▶ WORK ORDER: Give back the records below exactly, every one, with no pictures.

(Stored data)
____

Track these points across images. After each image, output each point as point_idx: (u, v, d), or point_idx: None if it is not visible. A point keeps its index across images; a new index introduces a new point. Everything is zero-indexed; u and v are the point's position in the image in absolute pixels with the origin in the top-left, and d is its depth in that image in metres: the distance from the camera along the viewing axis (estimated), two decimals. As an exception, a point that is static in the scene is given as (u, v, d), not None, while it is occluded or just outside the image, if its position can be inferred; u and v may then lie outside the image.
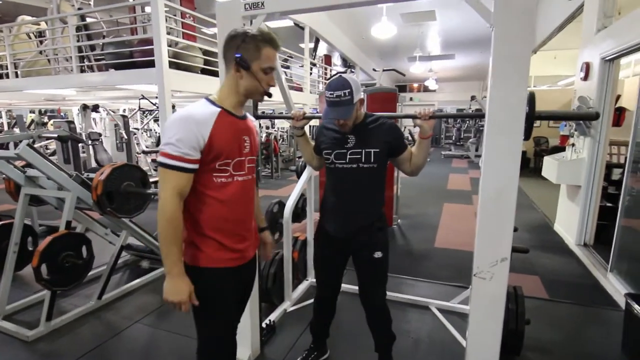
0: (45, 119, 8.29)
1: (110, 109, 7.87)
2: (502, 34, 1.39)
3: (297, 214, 3.30)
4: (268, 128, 9.55)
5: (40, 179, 2.80)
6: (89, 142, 6.11)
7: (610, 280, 3.12)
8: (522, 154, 1.49)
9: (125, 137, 7.11)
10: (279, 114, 8.43)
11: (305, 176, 2.87)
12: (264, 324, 2.40)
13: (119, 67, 4.02)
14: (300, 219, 3.38)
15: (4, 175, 2.84)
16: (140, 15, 4.60)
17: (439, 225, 5.03)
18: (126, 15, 5.33)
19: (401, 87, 18.76)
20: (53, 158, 4.25)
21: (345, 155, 1.76)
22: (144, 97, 5.47)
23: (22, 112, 8.92)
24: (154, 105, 5.79)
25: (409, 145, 1.83)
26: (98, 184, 2.57)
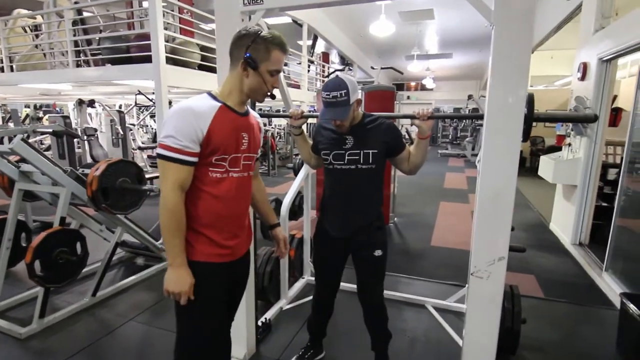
0: (41, 114, 8.21)
1: (106, 105, 7.81)
2: (503, 32, 1.39)
3: (294, 211, 3.30)
4: (265, 125, 9.52)
5: (34, 174, 2.78)
6: (85, 138, 6.06)
7: (605, 280, 3.14)
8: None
9: (121, 133, 7.06)
10: (277, 112, 8.42)
11: (303, 174, 2.86)
12: (259, 322, 2.40)
13: (115, 62, 3.99)
14: (297, 216, 3.38)
15: (-3, 170, 2.80)
16: (138, 10, 4.56)
17: (435, 224, 5.04)
18: (123, 9, 5.30)
19: (399, 86, 18.79)
20: (48, 153, 4.21)
21: (344, 156, 1.75)
22: (140, 93, 5.43)
23: (17, 107, 8.84)
24: (151, 101, 5.75)
25: (407, 145, 1.82)
26: (93, 180, 2.55)
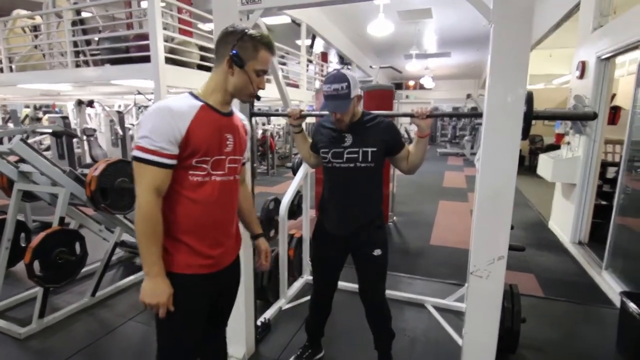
0: (40, 114, 8.21)
1: (105, 105, 7.80)
2: (501, 30, 1.38)
3: (293, 211, 3.29)
4: (264, 125, 9.52)
5: (33, 175, 2.77)
6: (84, 138, 6.06)
7: (605, 278, 3.14)
8: (518, 152, 1.49)
9: (121, 133, 7.07)
10: (275, 111, 8.40)
11: (302, 173, 2.86)
12: (259, 322, 2.40)
13: (114, 62, 3.98)
14: (296, 216, 3.37)
15: (-4, 171, 2.80)
16: (137, 10, 4.56)
17: (434, 223, 5.05)
18: (122, 10, 5.29)
19: (398, 85, 18.76)
20: (47, 153, 4.21)
21: (343, 155, 1.74)
22: (139, 93, 5.42)
23: (17, 107, 8.82)
24: (150, 101, 5.75)
25: (406, 144, 1.82)
26: (92, 180, 2.54)
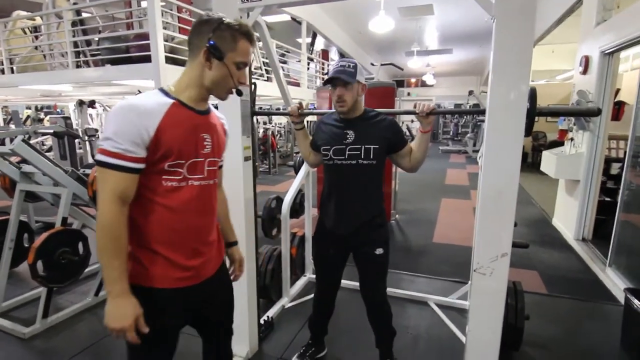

____

▶ REPLY TO THE EXERCISE:
Track these points across images. After each image, output each point as point_idx: (u, v, d), or point_idx: None if it is not visible. A point keeps its index across images; a new index introduces a new point. Everything is zero-indexed; u and v are the point's position in the image in absolute pixels with the origin in the top-left, and d is its depth in that image in metres: the distance from the camera along the viewing axis (estimated), two decimals. As an exception, a point that is static in the scene is given as (u, v, d), not None, while it is occluded or just outside the image, if its position can be inferred; u and v may then lie outside the image.
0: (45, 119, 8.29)
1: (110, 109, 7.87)
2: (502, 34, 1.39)
3: (297, 214, 3.30)
4: (268, 128, 9.55)
5: (40, 179, 2.80)
6: (89, 142, 6.11)
7: (610, 280, 3.12)
8: (522, 154, 1.49)
9: (125, 137, 7.11)
10: (279, 114, 8.43)
11: (305, 176, 2.87)
12: (264, 324, 2.40)
13: (119, 67, 4.02)
14: (300, 219, 3.38)
15: (4, 175, 2.84)
16: (140, 15, 4.60)
17: (439, 225, 5.03)
18: (126, 15, 5.33)
19: (401, 87, 18.76)
20: (53, 158, 4.25)
21: (345, 155, 1.76)
22: (144, 97, 5.47)
23: (22, 112, 8.92)
24: (154, 105, 5.79)
25: (409, 145, 1.83)
26: (98, 184, 2.57)
0: (41, 114, 8.21)
1: (106, 105, 7.81)
2: (503, 32, 1.39)
3: (294, 211, 3.30)
4: (265, 125, 9.52)
5: (34, 174, 2.78)
6: (85, 138, 6.06)
7: (605, 280, 3.14)
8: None
9: (121, 133, 7.06)
10: (277, 112, 8.42)
11: (303, 174, 2.86)
12: (259, 322, 2.40)
13: (115, 62, 3.99)
14: (297, 216, 3.38)
15: (-3, 170, 2.80)
16: (138, 10, 4.56)
17: (435, 224, 5.04)
18: (123, 9, 5.30)
19: (399, 86, 18.79)
20: (48, 153, 4.21)
21: (344, 156, 1.75)
22: (140, 93, 5.43)
23: (17, 107, 8.84)
24: (151, 101, 5.75)
25: (407, 145, 1.82)
26: (93, 180, 2.55)
0: (40, 114, 8.21)
1: (105, 105, 7.80)
2: (501, 30, 1.38)
3: (293, 211, 3.29)
4: (264, 125, 9.52)
5: (33, 175, 2.77)
6: (84, 138, 6.06)
7: (605, 278, 3.14)
8: (518, 152, 1.49)
9: (121, 133, 7.07)
10: (275, 111, 8.40)
11: (302, 173, 2.86)
12: (259, 322, 2.40)
13: (114, 62, 3.98)
14: (296, 216, 3.37)
15: (-4, 171, 2.80)
16: (137, 10, 4.56)
17: (434, 223, 5.05)
18: (122, 10, 5.29)
19: (398, 85, 18.76)
20: (47, 153, 4.21)
21: (343, 155, 1.74)
22: (139, 93, 5.42)
23: (17, 107, 8.82)
24: (150, 101, 5.75)
25: (406, 144, 1.82)
26: (92, 180, 2.54)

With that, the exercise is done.